Subject to Review (Theo Anthony, 2019)
Où la décision juste, crédible, ne repose plus sur le témoignage mais sur la trace calculable
Un court de tennis est un espace clos, borné, fermé sur lui-même, qui détermine un dedans et un dehors, un champ et un hors-champ. C’est aussi un terrain c’est-à-dire un territoire, qu’on peut comparer à un emplacement, une propriété, ou encore au territoire d’un Etat-nation. Sur ce terrain évoluent des joueurs et autour de lui une foule d’individus aux fonctions multiples : arbitres, spectateurs, ramasseurs de balles, entraîneurs, etc. Les enjeux financiers sont nombreux : gains des joueurs, salaires des professionnels impliqués, dépenses des spectateurs, publicités, chaînes de télévision, ventes de vêtements, etc. Par rapport à ces enjeux, la question de savoir qui gagne et qui perd est secondaire. L’important est la qualité du spectacle, sa crédibilité, le sentiment que quelque chose se joue dans une histoire qu’on puisse raconter. Pour légitimer le tournoi, il faut que les règles soient bien connues, qu’elles soient mises en application, et que chaque participant soit traité sur la base de l’égalité et de la justice. Comment garantir, aux yeux de tous, que ces principes soient respectés ?
Le film montre le transfert progressif des décisions à un système automatique nommé Hawk-Eye. Grâce à cet oeil d’aigle fait de capteurs, de dix caméras haute résolution et d’algorithmes, on peut reconstituer avec une précision supérieure à celle de l’oeil humain le trajet de la balle. Le système est capable de répondre à la question toute simple : où la balle est-elle tombée ? par oui ou par non. Il décide de manière supposée objective, sans contestation possible.
En 1882, Muybridge prévoyait déjà que, dans un avenir proche, on n’aurait plus besoin de juges pour déterminer le vainqueur d’une course, une photographie suffirait. C’est cette victoire du mécanisme sur le témoignage humain qui est le sujet du film. Hawk-Eye ne se contente pas de photographier la scène, ses caméras la reconstituent intégralement en 3D. Ce n’est pas une représentation, c’est une simulation. Un outil destiné au départ à améliorer le spectacle s’est transformé en instrument de justice. Les joueurs ont droit à trois appels contre les décisions de l’arbitre par set. La décision finale appartient à Hawk-Eye : c’est la machine qui détient l’autorité ultime. À ce moment les joueurs regardent l’écran, vers le ciel, dans l’attente de la décision.

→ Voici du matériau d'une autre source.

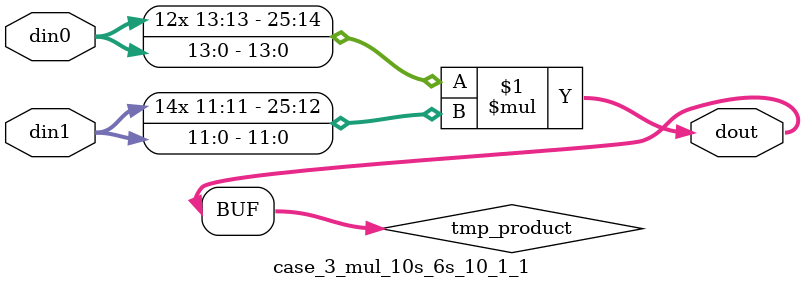
<source format=v>

`timescale 1 ns / 1 ps

 module case_3_mul_10s_6s_10_1_1(din0, din1, dout);
parameter ID = 1;
parameter NUM_STAGE = 0;
parameter din0_WIDTH = 14;
parameter din1_WIDTH = 12;
parameter dout_WIDTH = 26;

input [din0_WIDTH - 1 : 0] din0; 
input [din1_WIDTH - 1 : 0] din1; 
output [dout_WIDTH - 1 : 0] dout;

wire signed [dout_WIDTH - 1 : 0] tmp_product;



























assign tmp_product = $signed(din0) * $signed(din1);








assign dout = tmp_product;





















endmodule

</source>
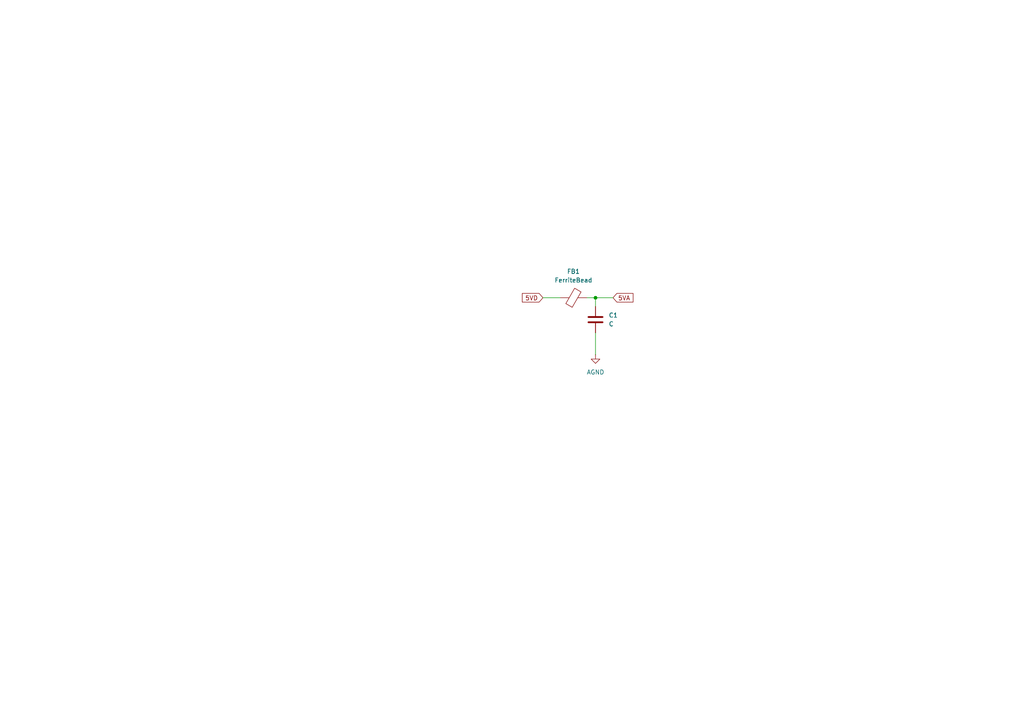
<source format=kicad_sch>
(kicad_sch
	(version 20250114)
	(generator "eeschema")
	(generator_version "9.0")
	(uuid "53f0d508-6852-4b2c-b6d7-8c6c250d2ac3")
	(paper "A4")
	
	(junction
		(at 172.72 86.36)
		(diameter 0)
		(color 0 0 0 0)
		(uuid "cae4b6c5-195c-4aed-8849-ea6cd21fb4a2")
	)
	(wire
		(pts
			(xy 172.72 86.36) (xy 172.72 88.9)
		)
		(stroke
			(width 0)
			(type default)
		)
		(uuid "3ada9bec-db2e-4a13-924d-3e5b2123494c")
	)
	(wire
		(pts
			(xy 157.48 86.36) (xy 162.56 86.36)
		)
		(stroke
			(width 0)
			(type default)
		)
		(uuid "633c0b0f-9499-4c6f-b4b0-7edbada15cfe")
	)
	(wire
		(pts
			(xy 172.72 86.36) (xy 177.8 86.36)
		)
		(stroke
			(width 0)
			(type default)
		)
		(uuid "6417d0ba-0689-4b82-9376-d657c87cf2fc")
	)
	(wire
		(pts
			(xy 172.72 96.52) (xy 172.72 102.87)
		)
		(stroke
			(width 0)
			(type default)
		)
		(uuid "94a4d4fd-787a-49de-92fe-93cdedcb1766")
	)
	(wire
		(pts
			(xy 170.18 86.36) (xy 172.72 86.36)
		)
		(stroke
			(width 0)
			(type default)
		)
		(uuid "f6d19c2e-e121-4450-b3b6-f61816bc6fb1")
	)
	(global_label "5VD"
		(shape input)
		(at 157.48 86.36 180)
		(fields_autoplaced yes)
		(effects
			(font
				(size 1.27 1.27)
			)
			(justify right)
		)
		(uuid "1a27774b-37bc-4ee9-be7b-295e9e0c7a9c")
		(property "Intersheetrefs" "${INTERSHEET_REFS}"
			(at 150.9267 86.36 0)
			(effects
				(font
					(size 1.27 1.27)
				)
				(justify right)
				(hide yes)
			)
		)
	)
	(global_label "5VA"
		(shape input)
		(at 177.8 86.36 0)
		(fields_autoplaced yes)
		(effects
			(font
				(size 1.27 1.27)
			)
			(justify left)
		)
		(uuid "83ba1ffa-e9b8-45cf-ba9d-03a51974c003")
		(property "Intersheetrefs" "${INTERSHEET_REFS}"
			(at 184.1719 86.36 0)
			(effects
				(font
					(size 1.27 1.27)
				)
				(justify left)
				(hide yes)
			)
		)
	)
	(symbol
		(lib_id "Device:FerriteBead")
		(at 166.37 86.36 90)
		(unit 1)
		(exclude_from_sim no)
		(in_bom yes)
		(on_board yes)
		(dnp no)
		(fields_autoplaced yes)
		(uuid "122facb8-22e7-45e2-8743-d1d34ed0f5ac")
		(property "Reference" "FB1"
			(at 166.3192 78.74 90)
			(effects
				(font
					(size 1.27 1.27)
				)
			)
		)
		(property "Value" "FerriteBead"
			(at 166.3192 81.28 90)
			(effects
				(font
					(size 1.27 1.27)
				)
			)
		)
		(property "Footprint" "Inductor_SMD:L_0603_1608Metric"
			(at 166.37 88.138 90)
			(effects
				(font
					(size 1.27 1.27)
				)
				(hide yes)
			)
		)
		(property "Datasheet" "~"
			(at 166.37 86.36 0)
			(effects
				(font
					(size 1.27 1.27)
				)
				(hide yes)
			)
		)
		(property "Description" "Ferrite bead"
			(at 166.37 86.36 0)
			(effects
				(font
					(size 1.27 1.27)
				)
				(hide yes)
			)
		)
		(pin "2"
			(uuid "1a931dc3-abf8-417f-a069-d6ec79162fdd")
		)
		(pin "1"
			(uuid "a4f844ed-82b9-471b-81a2-562fa44f6d43")
		)
		(instances
			(project "Mixed_Signals"
				(path "/2e22a617-e9e9-4deb-b0d2-03da1faa5147/9640df91-4374-4f60-a48c-a90bbdecf843"
					(reference "FB1")
					(unit 1)
				)
			)
		)
	)
	(symbol
		(lib_id "Device:C")
		(at 172.72 92.71 0)
		(unit 1)
		(exclude_from_sim no)
		(in_bom yes)
		(on_board yes)
		(dnp no)
		(fields_autoplaced yes)
		(uuid "6855c58b-1c03-446c-a2dd-b01f672542aa")
		(property "Reference" "C1"
			(at 176.53 91.4399 0)
			(effects
				(font
					(size 1.27 1.27)
				)
				(justify left)
			)
		)
		(property "Value" "C"
			(at 176.53 93.9799 0)
			(effects
				(font
					(size 1.27 1.27)
				)
				(justify left)
			)
		)
		(property "Footprint" "Capacitor_SMD:C_0603_1608Metric"
			(at 173.6852 96.52 0)
			(effects
				(font
					(size 1.27 1.27)
				)
				(hide yes)
			)
		)
		(property "Datasheet" "~"
			(at 172.72 92.71 0)
			(effects
				(font
					(size 1.27 1.27)
				)
				(hide yes)
			)
		)
		(property "Description" "Unpolarized capacitor"
			(at 172.72 92.71 0)
			(effects
				(font
					(size 1.27 1.27)
				)
				(hide yes)
			)
		)
		(pin "1"
			(uuid "8ee51eb3-5890-4f0f-8e15-a1313df7ac6a")
		)
		(pin "2"
			(uuid "62b6e7bd-9f53-44b6-8c25-605813011ad8")
		)
		(instances
			(project "Mixed_Signals"
				(path "/2e22a617-e9e9-4deb-b0d2-03da1faa5147/9640df91-4374-4f60-a48c-a90bbdecf843"
					(reference "C1")
					(unit 1)
				)
			)
		)
	)
	(symbol
		(lib_id "power:GND")
		(at 172.72 102.87 0)
		(unit 1)
		(exclude_from_sim no)
		(in_bom yes)
		(on_board yes)
		(dnp no)
		(fields_autoplaced yes)
		(uuid "d6f48335-c241-4dec-89e7-620e2ae2c351")
		(property "Reference" "#PWR04"
			(at 172.72 109.22 0)
			(effects
				(font
					(size 1.27 1.27)
				)
				(hide yes)
			)
		)
		(property "Value" "AGND"
			(at 172.72 107.95 0)
			(effects
				(font
					(size 1.27 1.27)
				)
			)
		)
		(property "Footprint" ""
			(at 172.72 102.87 0)
			(effects
				(font
					(size 1.27 1.27)
				)
				(hide yes)
			)
		)
		(property "Datasheet" ""
			(at 172.72 102.87 0)
			(effects
				(font
					(size 1.27 1.27)
				)
				(hide yes)
			)
		)
		(property "Description" "Power symbol creates a global label with name \"GND\" , ground"
			(at 172.72 102.87 0)
			(effects
				(font
					(size 1.27 1.27)
				)
				(hide yes)
			)
		)
		(pin "1"
			(uuid "f32ab33b-432a-49f1-b6bf-735d73b50e4c")
		)
		(instances
			(project "Mixed_Signals"
				(path "/2e22a617-e9e9-4deb-b0d2-03da1faa5147/9640df91-4374-4f60-a48c-a90bbdecf843"
					(reference "#PWR04")
					(unit 1)
				)
			)
		)
	)
)

</source>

Pour la décision, seule la balle compte, mais pour garantir la croyance, la confiance des spectateurs, il faut reconstituer l’image du court. La restitution d’un monde entièrement artificiel est nécessaire pour que la décision soit acceptée comme « juste », car vérifiée par les machines. Ce n’est pas l’image réelle qui fait foi, c’est l’image re-fabriquée. Le jeu vivant est réduit à l’état de trace calculable, et c’est cette trace calculable qui tient lieu de jeu.
Le juge est dans la position du témoin visuel qui peut toujours être contredit par un témoin absolu, une preuve. Son témoignage est dévalorisé au profit de la machine qui, elle, ne se trompe jamais. Peu importe la marge d’erreur, les approximations, le calcul impose son résultat, il est indéniable.
On peut s’interroger sur le type de « justice » qui résulte de ce dispositif. Entre un côté et l’autre côté de la ligne, il ne peut y avoir aucune ambiguïté, aucune opinion nuancée d’un juge, aucun intermédiaire, aucun compromis.